8.324.10.15          Reimbursement:  Ambulatory surgical centers must submit claims for reimbursement on the CMS-1500 claim form or its successor.  See 8.302.2 NMAC, Billing for Medicaid Services.  Once enrolled, providers receive instructions on documentation, billing and claims processing.

                A.            Inclusion of all services in the facility fee:  All services furnished by the facility are considered reimbursed in the facility fee and cannot be billed separately.  The amount paid will be the lesser of the facility’s usual and customary charge or the maximum allowed by medicaid.

                B.            Reimbursement methodology:  The facility fee maximum is established at a level which considers the surgical procedure and the area in which the facility is located.  Each surgical procedure is assigned to one of nine (9) surgical groups, based on the complexity of the procedure.  Each of these surgical groups has a separate reimbursement level.  The level of reimbursement is determined by medicaid by utilizing the medicare carrier for procedures payable to ambulatory surgical centers by medicare regulations.  The list of surgeries payable under medicare regulations also designates the assigned surgical group for payment purposes.  The list is available from the medicare carrier.

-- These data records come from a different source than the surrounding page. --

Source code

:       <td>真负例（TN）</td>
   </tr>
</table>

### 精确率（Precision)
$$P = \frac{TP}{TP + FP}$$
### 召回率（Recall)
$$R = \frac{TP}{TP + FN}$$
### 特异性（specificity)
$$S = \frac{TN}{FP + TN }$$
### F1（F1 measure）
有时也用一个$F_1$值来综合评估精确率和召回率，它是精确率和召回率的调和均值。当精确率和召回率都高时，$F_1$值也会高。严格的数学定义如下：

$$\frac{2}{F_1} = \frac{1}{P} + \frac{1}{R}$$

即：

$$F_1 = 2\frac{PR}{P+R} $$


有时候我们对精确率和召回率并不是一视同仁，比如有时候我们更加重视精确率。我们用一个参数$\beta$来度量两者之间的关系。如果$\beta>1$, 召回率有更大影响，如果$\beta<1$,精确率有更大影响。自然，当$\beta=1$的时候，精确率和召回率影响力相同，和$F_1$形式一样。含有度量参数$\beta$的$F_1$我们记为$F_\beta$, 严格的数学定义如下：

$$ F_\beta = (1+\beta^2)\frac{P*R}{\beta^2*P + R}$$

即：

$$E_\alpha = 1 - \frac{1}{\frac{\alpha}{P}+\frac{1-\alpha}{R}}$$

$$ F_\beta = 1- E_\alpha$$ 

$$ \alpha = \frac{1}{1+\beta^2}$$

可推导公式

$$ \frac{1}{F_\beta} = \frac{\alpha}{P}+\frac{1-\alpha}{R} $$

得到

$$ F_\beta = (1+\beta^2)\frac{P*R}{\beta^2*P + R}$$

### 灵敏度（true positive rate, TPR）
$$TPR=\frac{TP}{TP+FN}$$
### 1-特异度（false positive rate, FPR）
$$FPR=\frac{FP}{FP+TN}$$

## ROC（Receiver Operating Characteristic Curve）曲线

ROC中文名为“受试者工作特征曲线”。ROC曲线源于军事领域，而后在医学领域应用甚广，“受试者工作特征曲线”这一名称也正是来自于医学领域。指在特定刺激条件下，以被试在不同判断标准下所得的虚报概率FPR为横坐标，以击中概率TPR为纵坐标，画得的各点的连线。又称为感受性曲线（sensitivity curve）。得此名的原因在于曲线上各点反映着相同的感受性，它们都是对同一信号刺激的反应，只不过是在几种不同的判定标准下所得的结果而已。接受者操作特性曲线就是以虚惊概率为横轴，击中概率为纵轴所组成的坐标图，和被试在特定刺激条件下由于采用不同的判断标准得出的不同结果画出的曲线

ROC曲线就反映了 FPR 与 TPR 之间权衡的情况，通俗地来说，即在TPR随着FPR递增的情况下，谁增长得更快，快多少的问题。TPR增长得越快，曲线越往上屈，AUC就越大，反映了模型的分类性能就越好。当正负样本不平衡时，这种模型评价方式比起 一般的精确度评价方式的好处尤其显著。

                    (1)     For those procedures for which medicare has not established a reimbursement level, MAD assigns the procedure to one of the nine (9) surgical groups.  The assignment is based upon the complexity of the procedure or its similarity to procedures within the surgical groups developed by medicare.

                    (2)     Reimbursement is made at the level established by medicaid for that surgical group.

                C.            Reimbursement for multiple procedures:  When more than one covered surgical procedure is performed during the same surgical encounter, reimbursement is made at the rate for the most complex procedure plus fifty percent (50%) of the applicable rate for any additional procedures.

                D.            Reimbursement for laboratory services:

                    (1)     The following laboratory services are considered included in the facility fee and are not reimbursed separately:

                              (a)     hematocrit;

                              (b)     hemoglobin (colorimetric); and

                              (c)     routine urinalysis, without microscopy.

                    (2)     For an ambulatory surgical center to be reimbursed for laboratory tests which are not included in the facility fee, the following conditions must be met:

                              (a)     ambulatory surgical center laboratories must be separately certified and enrolled as clinical laboratories with valid CLIA numbers;

                              (b)     laboratory tests billed must fall within the approved laboratory specialties/ subspecialties for which the laboratory has been certified;

                              (c)     laboratories must have separate New Mexico medical assistance program provider participation applications approved by MAD to bill for laboratory tests not included in the facility fee; and

                              (d)     laboratory tests must be performed on the premises of ambulatory surgical centers and not sent out to reference laboratories.  See 8.324.2 NMAC, Laboratory Services [MAD-751].

                E.             Reimbursement for diagnostic imaging and therapeutic radiology services:  Diagnostic radiological, diagnostic ultrasound, peripheral vascular flow measurements and nuclear medicine studies furnished by a facility are considered covered services but payment is considered to be made within the facility fee and are not separately reimbursed services.  See 8.324.3 NMAC, Diagnostic Imaging and Therapeutic Radiology Services [MAD-752].

[2/1/95; 8.324.10.15 NMAC - Rn, 8 NMAC 4.MAD.759.6 & A, 11/1/04]

 

HISTORY OF 8.324.10 NMAC:

Pre-NMAC History:  The material in this part was derived from that previously filed with the State Records Center:

ISD-Rule 310.2200, Ambulatory Surgical Center Services, filed 12/17/85.

MAD Rule 310.22, Ambulatory Surgical Center Services, filed 4/17/92.

 

History of Repealed Material:

MAD Rule 310.22, Ambulatory Surgical Center Services, filed 4/17/92 - Repealed effective 2/1/95.